Блаженная Маньджушри тотчас приметила, что я ускользнула из головы ученого ведомства. Она погналась за мною. Я бросилась бежать стремглав от ее когтей. Она употребила всю свою быстроту, настигла меня почти у самой горы, поймала горстью и опять потащила на землю. Я пищала в ее руке, просилась, заклинала ее отпустить меня в суд, говорила, что не хочу быть ученою, что надеюсь быть собакою, что это ужасно — лишать бедные души приобретенных ими заслуг. Маньджушри не обратила никакого внимания на мои жалобы и всунула меня в поэта.
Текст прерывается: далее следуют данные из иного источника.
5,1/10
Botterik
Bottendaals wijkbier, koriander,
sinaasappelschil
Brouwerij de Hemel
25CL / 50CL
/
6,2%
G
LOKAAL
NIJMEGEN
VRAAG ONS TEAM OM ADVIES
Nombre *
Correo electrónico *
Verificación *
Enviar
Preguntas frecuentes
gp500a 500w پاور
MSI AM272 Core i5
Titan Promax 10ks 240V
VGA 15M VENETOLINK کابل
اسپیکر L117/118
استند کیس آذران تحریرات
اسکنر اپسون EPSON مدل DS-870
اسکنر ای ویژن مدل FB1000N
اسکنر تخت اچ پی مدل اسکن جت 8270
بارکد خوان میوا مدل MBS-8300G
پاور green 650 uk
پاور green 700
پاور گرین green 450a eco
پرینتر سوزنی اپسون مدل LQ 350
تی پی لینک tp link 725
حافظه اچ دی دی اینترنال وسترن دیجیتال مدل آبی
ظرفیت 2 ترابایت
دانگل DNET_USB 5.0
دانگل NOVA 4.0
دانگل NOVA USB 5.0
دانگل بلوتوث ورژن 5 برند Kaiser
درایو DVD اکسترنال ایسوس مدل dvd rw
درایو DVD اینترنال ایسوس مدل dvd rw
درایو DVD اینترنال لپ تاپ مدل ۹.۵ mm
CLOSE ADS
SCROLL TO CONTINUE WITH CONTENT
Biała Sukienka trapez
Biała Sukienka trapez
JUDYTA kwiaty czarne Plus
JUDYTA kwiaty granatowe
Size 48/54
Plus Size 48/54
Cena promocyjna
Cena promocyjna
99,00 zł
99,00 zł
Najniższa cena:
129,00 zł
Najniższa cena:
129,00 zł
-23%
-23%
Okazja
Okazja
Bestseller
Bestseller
Для душ самое опасное дело попасться в ученый приход: это настоящий ад!..
Я была в отчаянии, когда увидела голову, в которой велели мне обитать. Все органы в расстройстве, мозг вверх дном, умственные способности перебиты, перемешаны, разбросаны. Как жить в этакой голове!.. Но что всего более удивило меня во внутреннем ее устройстве, чего не видала я ни в каком другом мозгу, — это чудная оковка понятий: на кончике всякой мысли была насаженная острая чугунная стрелка форменного вида: по-монгольски эти стрелки называются «рифмами». Когда пришлось действовать, я не знала, на что решиться. Которым ни закручу органом, которую ни трону пружину, вдруг летят, прыскают, сыплются такие странные мысли, что — хоть уходи вон из головы!.. Мне стало страшно смотреть, когда этот человек начал еще списывать на бумагу всю эту чуху: я была уверена, что нас сошлют в дом сумасшедших. Списав, он еще разделил ее на коротенькие строчки, ко всякой строчке приплел по одному понятию с форменною риторическою иконкой и пустил ее в свет в этом виде. Будет беда!.. — подумала я себе. Но вышло напротив: людям это очень понравилось. Они даже сказали, что весь этот вздор напорола я, что я отразилась в нем, как в зеркале, что, судя по этому вздору, я должна быть удивительна, пылка, сильна, прекрасна!.. Много чести! — я от ней отказываюсь. Эти суждения они по-татарски называли «критикою». Быть может, что это «критика»: я по-татарски не знаю. Знаю лишь то, что о подобных вещах, не понимая великой тайны перерождения, судить невозможно. Ах! если б те, которые пишут критики стихов, имели счастие быть хоть калмыками!..
Правда, этот человек мучил меня ужасно: дразнил меня, тормошил, рвал, выжимал из меня всю чувствительность, жарил меня на огне раздутых мехами страстей, потом купал в чернилах и все просил у меня новых мыслей. Иногда я кое-что ему и подшептывала, но он, распирая мои вдохновения на бумаге своими чугунными стрелками, перетыкая их условными своими понятиями, подбавляя к ним тьму пустых слов и рубя, кроша все это в метрическую окрошку, совершенно уничтожал мое дело и заменял его своим искусством. А люди все говорили, что это бесподобно, что это наверное я диктую ему такие удивительные вещи! Толкуй же с ними!.. Клянусь честию, моего тут не было и на копейку.